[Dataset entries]
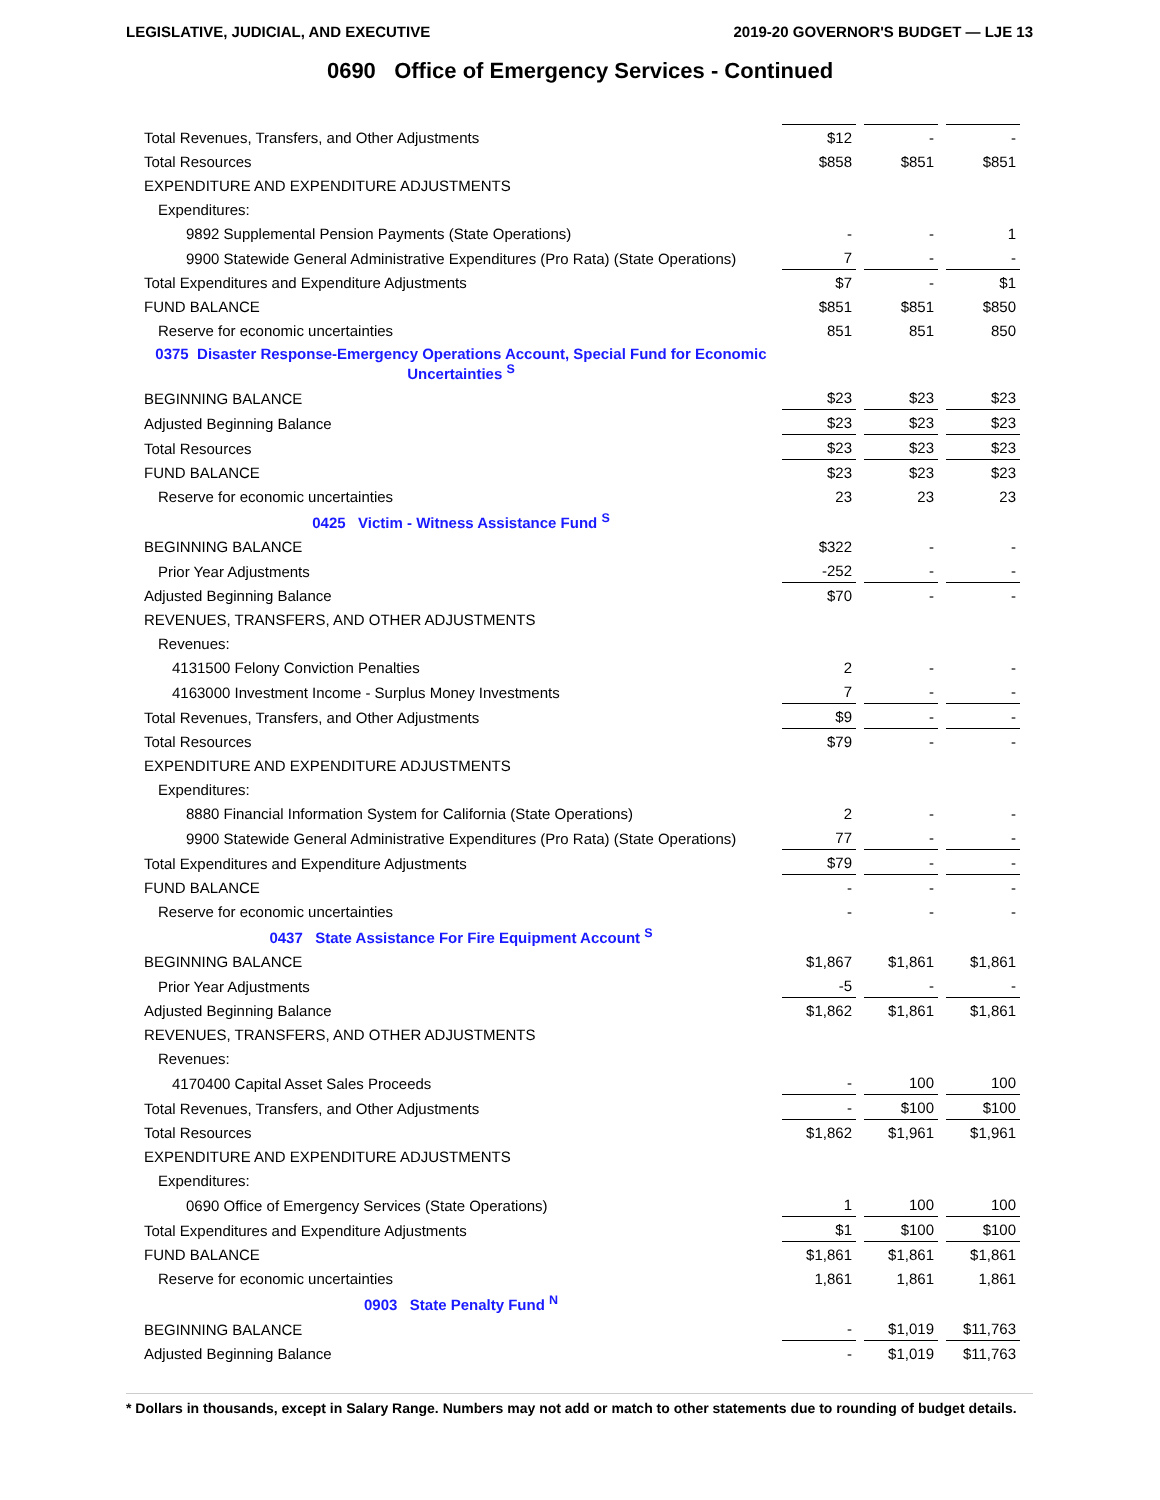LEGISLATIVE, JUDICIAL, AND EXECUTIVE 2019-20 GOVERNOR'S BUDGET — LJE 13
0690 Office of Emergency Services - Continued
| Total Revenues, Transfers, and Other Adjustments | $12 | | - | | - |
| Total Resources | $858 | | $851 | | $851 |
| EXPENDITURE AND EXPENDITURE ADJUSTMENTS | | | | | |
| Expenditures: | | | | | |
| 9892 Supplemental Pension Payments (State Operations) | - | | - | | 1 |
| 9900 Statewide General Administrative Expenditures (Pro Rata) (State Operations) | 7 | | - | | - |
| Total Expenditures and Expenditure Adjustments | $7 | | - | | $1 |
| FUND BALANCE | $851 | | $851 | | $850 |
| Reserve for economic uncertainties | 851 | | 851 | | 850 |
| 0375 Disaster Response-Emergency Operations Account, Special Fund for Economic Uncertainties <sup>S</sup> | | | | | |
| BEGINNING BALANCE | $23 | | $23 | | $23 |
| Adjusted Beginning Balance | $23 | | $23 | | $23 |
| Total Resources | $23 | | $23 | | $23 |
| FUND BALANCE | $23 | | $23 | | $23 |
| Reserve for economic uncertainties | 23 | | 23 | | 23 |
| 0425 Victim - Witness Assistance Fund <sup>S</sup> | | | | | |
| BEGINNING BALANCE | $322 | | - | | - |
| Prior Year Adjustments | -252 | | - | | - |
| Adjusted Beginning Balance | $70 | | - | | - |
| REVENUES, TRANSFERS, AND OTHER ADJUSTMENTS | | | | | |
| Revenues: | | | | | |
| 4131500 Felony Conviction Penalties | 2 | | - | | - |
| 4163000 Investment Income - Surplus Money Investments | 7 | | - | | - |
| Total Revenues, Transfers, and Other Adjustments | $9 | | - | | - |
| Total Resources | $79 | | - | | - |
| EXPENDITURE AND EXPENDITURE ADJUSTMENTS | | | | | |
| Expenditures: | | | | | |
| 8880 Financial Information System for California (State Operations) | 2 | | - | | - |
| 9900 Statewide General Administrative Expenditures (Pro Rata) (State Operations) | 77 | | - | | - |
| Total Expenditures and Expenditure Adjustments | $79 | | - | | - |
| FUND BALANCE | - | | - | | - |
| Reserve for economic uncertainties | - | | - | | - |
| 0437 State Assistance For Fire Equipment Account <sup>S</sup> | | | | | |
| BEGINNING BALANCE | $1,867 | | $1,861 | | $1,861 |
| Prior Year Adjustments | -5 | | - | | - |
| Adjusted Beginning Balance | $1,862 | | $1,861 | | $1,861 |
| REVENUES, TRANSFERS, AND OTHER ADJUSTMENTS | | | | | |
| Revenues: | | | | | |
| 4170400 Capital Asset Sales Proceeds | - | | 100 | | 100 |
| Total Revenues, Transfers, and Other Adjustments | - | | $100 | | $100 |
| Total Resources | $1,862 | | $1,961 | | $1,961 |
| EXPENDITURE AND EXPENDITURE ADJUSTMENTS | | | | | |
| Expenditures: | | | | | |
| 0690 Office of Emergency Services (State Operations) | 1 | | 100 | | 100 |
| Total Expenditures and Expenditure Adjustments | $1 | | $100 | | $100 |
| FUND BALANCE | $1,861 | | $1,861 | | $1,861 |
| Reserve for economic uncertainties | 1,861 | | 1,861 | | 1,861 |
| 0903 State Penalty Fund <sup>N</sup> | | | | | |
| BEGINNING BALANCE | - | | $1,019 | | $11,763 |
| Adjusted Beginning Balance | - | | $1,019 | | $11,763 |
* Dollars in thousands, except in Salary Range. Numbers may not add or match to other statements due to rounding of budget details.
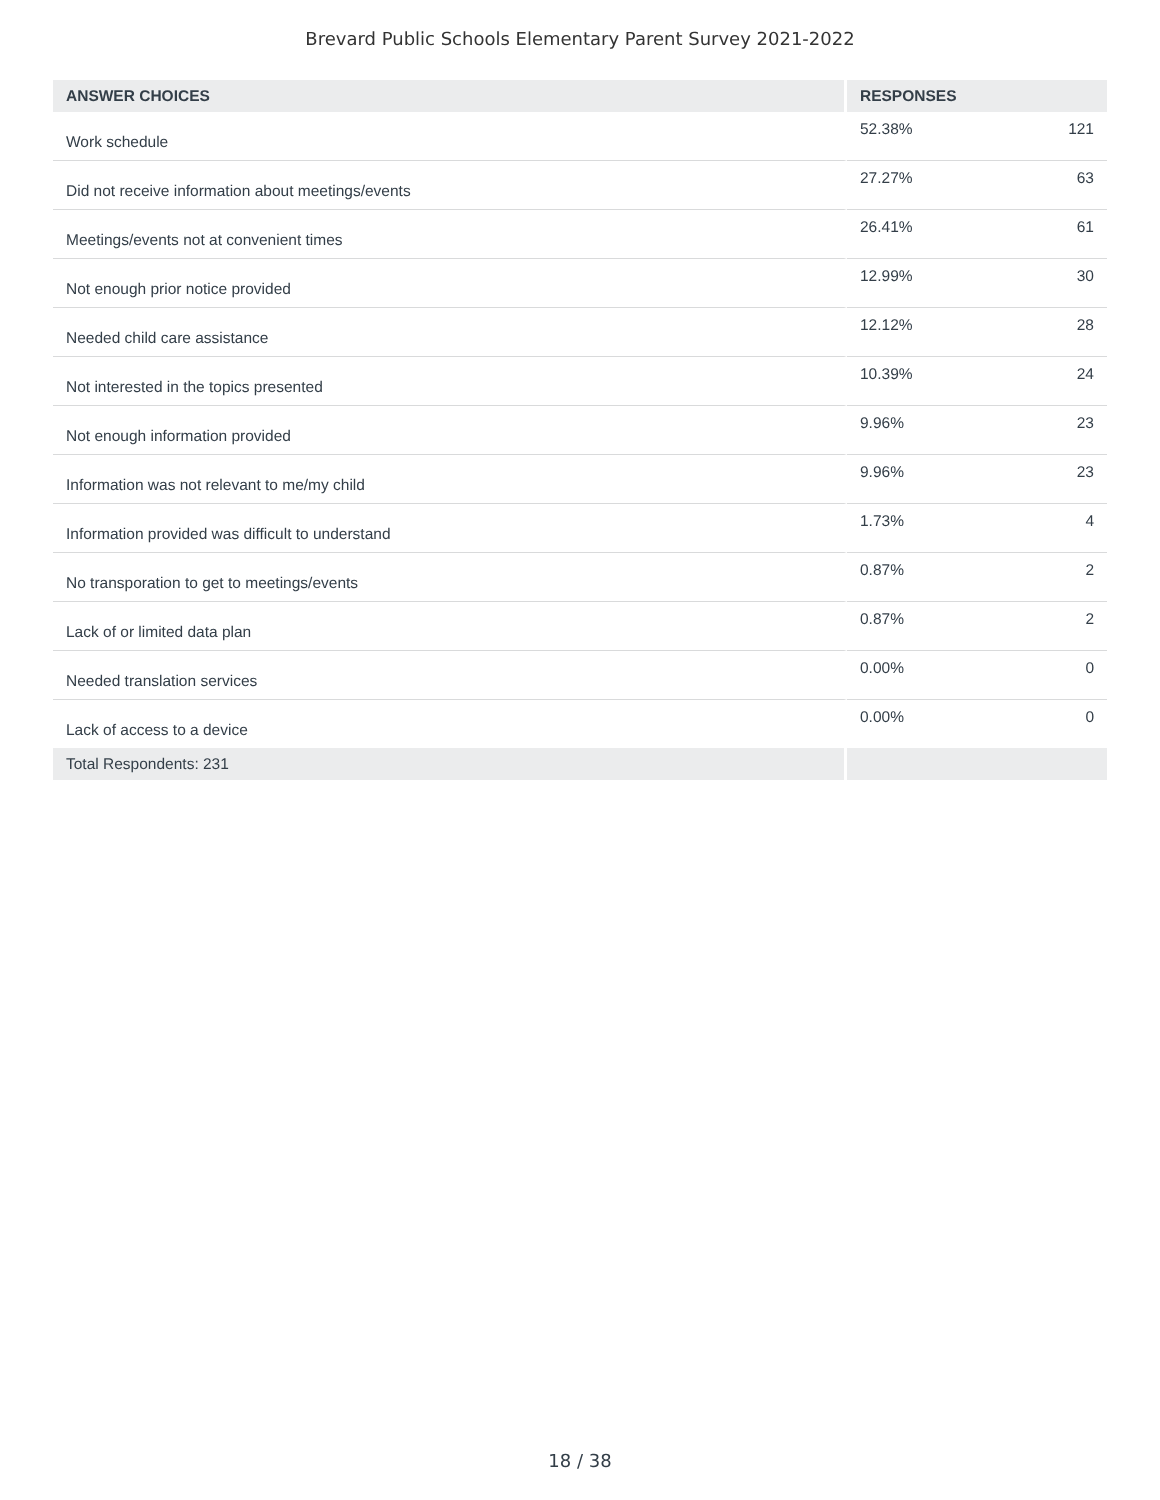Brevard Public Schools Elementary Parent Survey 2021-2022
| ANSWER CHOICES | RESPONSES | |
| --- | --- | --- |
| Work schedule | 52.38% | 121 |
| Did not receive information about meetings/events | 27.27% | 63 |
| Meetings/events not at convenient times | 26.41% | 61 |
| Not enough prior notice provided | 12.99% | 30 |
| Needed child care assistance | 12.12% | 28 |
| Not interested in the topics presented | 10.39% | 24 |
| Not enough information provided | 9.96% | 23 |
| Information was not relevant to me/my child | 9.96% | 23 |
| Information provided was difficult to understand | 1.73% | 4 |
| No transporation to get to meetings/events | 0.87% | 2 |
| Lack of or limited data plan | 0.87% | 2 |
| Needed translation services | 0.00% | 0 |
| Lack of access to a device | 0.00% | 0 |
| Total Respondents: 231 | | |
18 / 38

--

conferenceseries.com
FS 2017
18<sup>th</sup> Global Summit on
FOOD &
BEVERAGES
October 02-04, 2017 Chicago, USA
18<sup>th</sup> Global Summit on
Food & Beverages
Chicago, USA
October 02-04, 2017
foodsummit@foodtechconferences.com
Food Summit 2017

DESCRIPTION OF THE TASK:
Return only the lines between the one holding "Resources | $858" and the one holding "Adjusted Beginning Balance | $23", inclusive, exactly as they appear above.

RESULT BELOW:
| Total Resources | $858 | | $851 | | $851 |
| EXPENDITURE AND EXPENDITURE ADJUSTMENTS | | | | | |
| Expenditures: | | | | | |
| 9892 Supplemental Pension Payments (State Operations) | - | | - | | 1 |
| 9900 Statewide General Administrative Expenditures (Pro Rata) (State Operations) | 7 | | - | | - |
| Total Expenditures and Expenditure Adjustments | $7 | | - | | $1 |
| FUND BALANCE | $851 | | $851 | | $850 |
| Reserve for economic uncertainties | 851 | | 851 | | 850 |
| 0375 Disaster Response-Emergency Operations Account, Special Fund for Economic Uncertainties <sup>S</sup> | | | | | |
| BEGINNING BALANCE | $23 | | $23 | | $23 |
| Adjusted Beginning Balance | $23 | | $23 | | $23 |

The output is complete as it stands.